Saturday, April 12, 2014

Colors, Colors Everywhere!

by Nicole Lindquist

We're back again this week to give you a little more inspiration and advice on revamping your home after this way-too-long winter. With spring officially here, it's the perfect time to embrace an "out with the old, in with the new attitude" and bring your living room to life with a fresh new color scheme. But with so many color options to choose from to begin your room redesign it's easy to get a little overwhelmed. So how do you narrow down the nearly limitless options and figure out what will work for you?

Understanding a little bit about color theory (don't worry it's not as boring as it sounds!) can make the decision-making process much, much easier. Knowing what complementary and analogous colors are and the difference between warm and cool tones will help you sort through all those options in no time and create a beautiful space.

The color wheel is divided into warm and cool tones. There is some disagreement on the borders between these two tones, but there is general agreement that blue-toned hues are cool, while red and yellow tones are warm. Warm tones are said to be stimulating while cool tones are calming and relaxing.
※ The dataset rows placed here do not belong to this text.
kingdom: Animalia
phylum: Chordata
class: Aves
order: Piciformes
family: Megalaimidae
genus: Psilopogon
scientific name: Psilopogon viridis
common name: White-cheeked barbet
Thus, you can narrow down your color options fairly rapidly by simply deciding what kind of mood you wish to evoke within a room. Depending on your preference, all you need to do is select a cool or warm tone that appeals to you as your primary color within the space.

Complementary Colors

Complementary colors are those that lie directly across from one another on the color wheel. When these colors are combined in a space they reinforce one another and have a strong visual impact. If you want to create a bold color scheme in your redesigned room, choosing complementary colors can be a fantastic option. Be warned though, it is all too easy to get carried away, ending up with a room that is less chic and more scary. An easy way to keep your room stylish with a complementary color scheme is to use a bolder shade in just one of the colors while using a more muted tone for the other.

Analogous colors are those that are adjacent to one another on the color wheel. Using analogous colors, in either cool or warm tones, in a redesigned room will allow you to create a chic monochromatic look. Mixing cool and warm tones may end up creating a somewhat muddled and confusing visual effect, whereas choosing one or the other allows you to create a more cohesive space. This is a great option for those of you out there who are big fans of one particular color and want to incorporate it into your home's decor.
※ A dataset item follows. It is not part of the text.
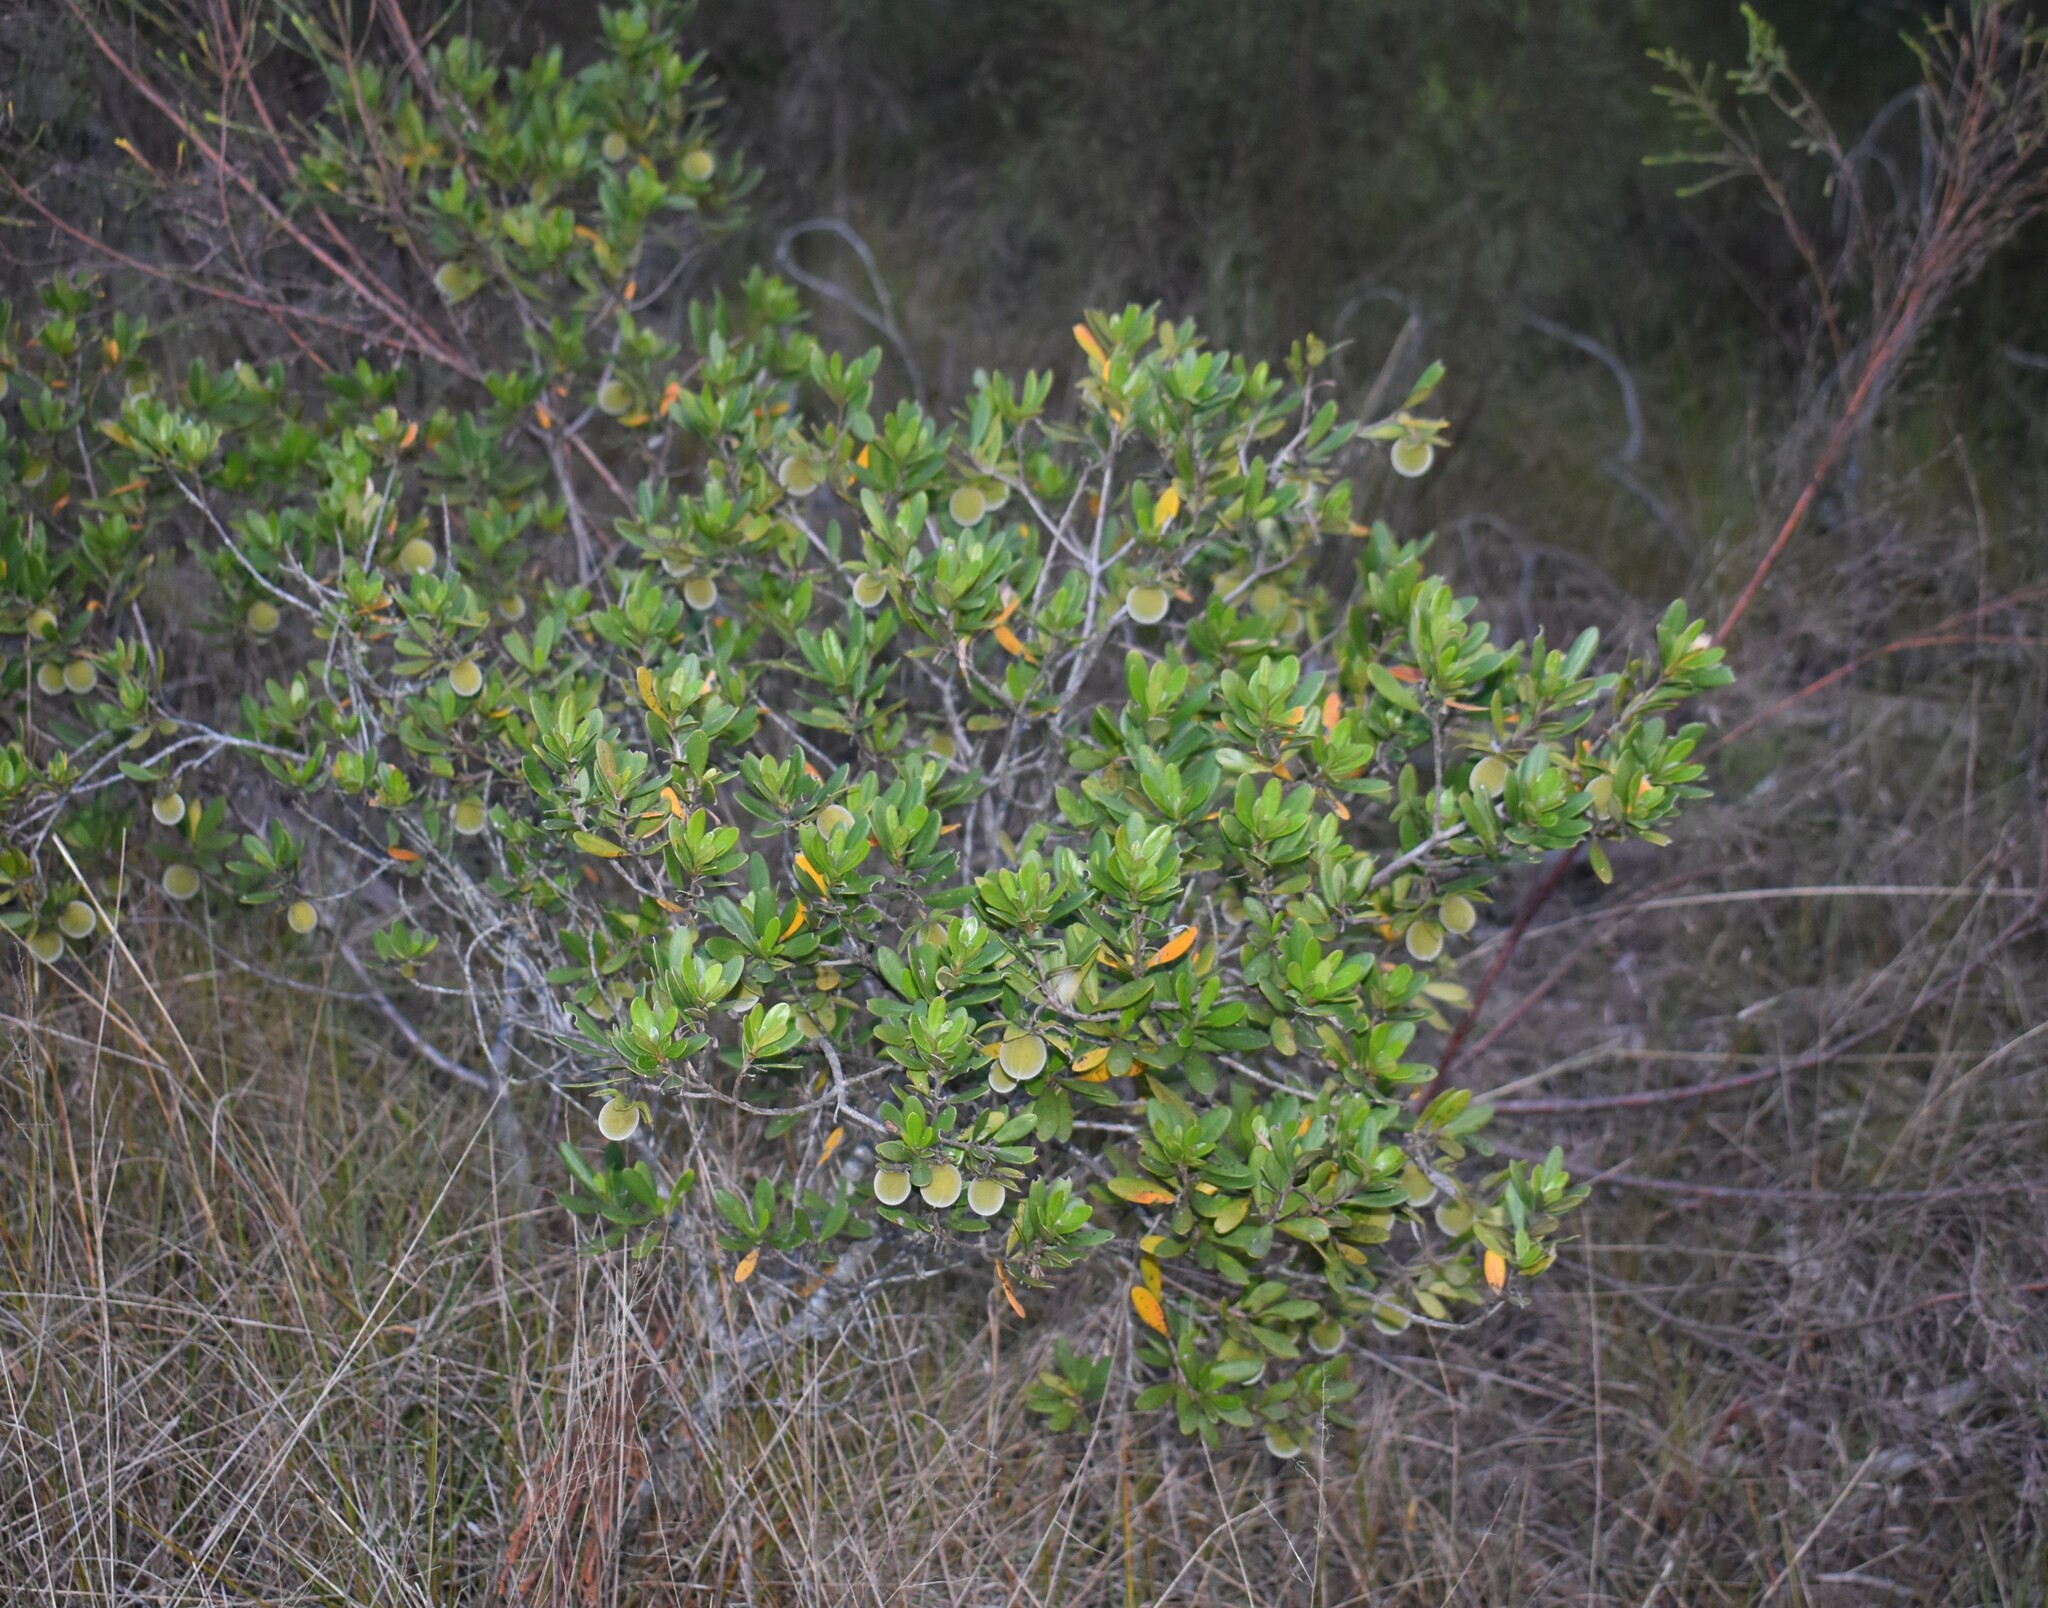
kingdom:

Understanding these basic elements of color theory is certainly helpful for making our color scheme options more manageable, keep in mind though that the objective here is to have fun, get creative, and design a space that YOU want to spend time in. There are no hard and fast rules, only guidelines, so don't be afraid to play around with color.

We've created a navy, peach and gold mood board featuring our Audrey lumbar and Marilyn pillows, to get you inspired.

Audrey Lumbar Pillow

Marilyn Pillow

1) Zatista Original Oil Painting - Swell on Design Public
2) Lights Up! Devo Round Lamp on Design Public
3) Context Furniture William and Mary Small Round Table on Design Public
4) Dash and Albert Diamond Denim-White Indoor/Outdoor Rug
5) Arteriors Bates Cocktail Table
6) Gus Modern Harbord Sofa on Design Public
7) Allem Studio Audrey Lumbar Pillow
8) Allem Studio Marilyn Pillow

Navy and peach are complementary colors that give a bold look to this space and keep it fun and fresh for the spring season. Gold and peach and gold and navy are both classic color pairings; using gold accents really ties all the pieces together and brings some more warmth into the space.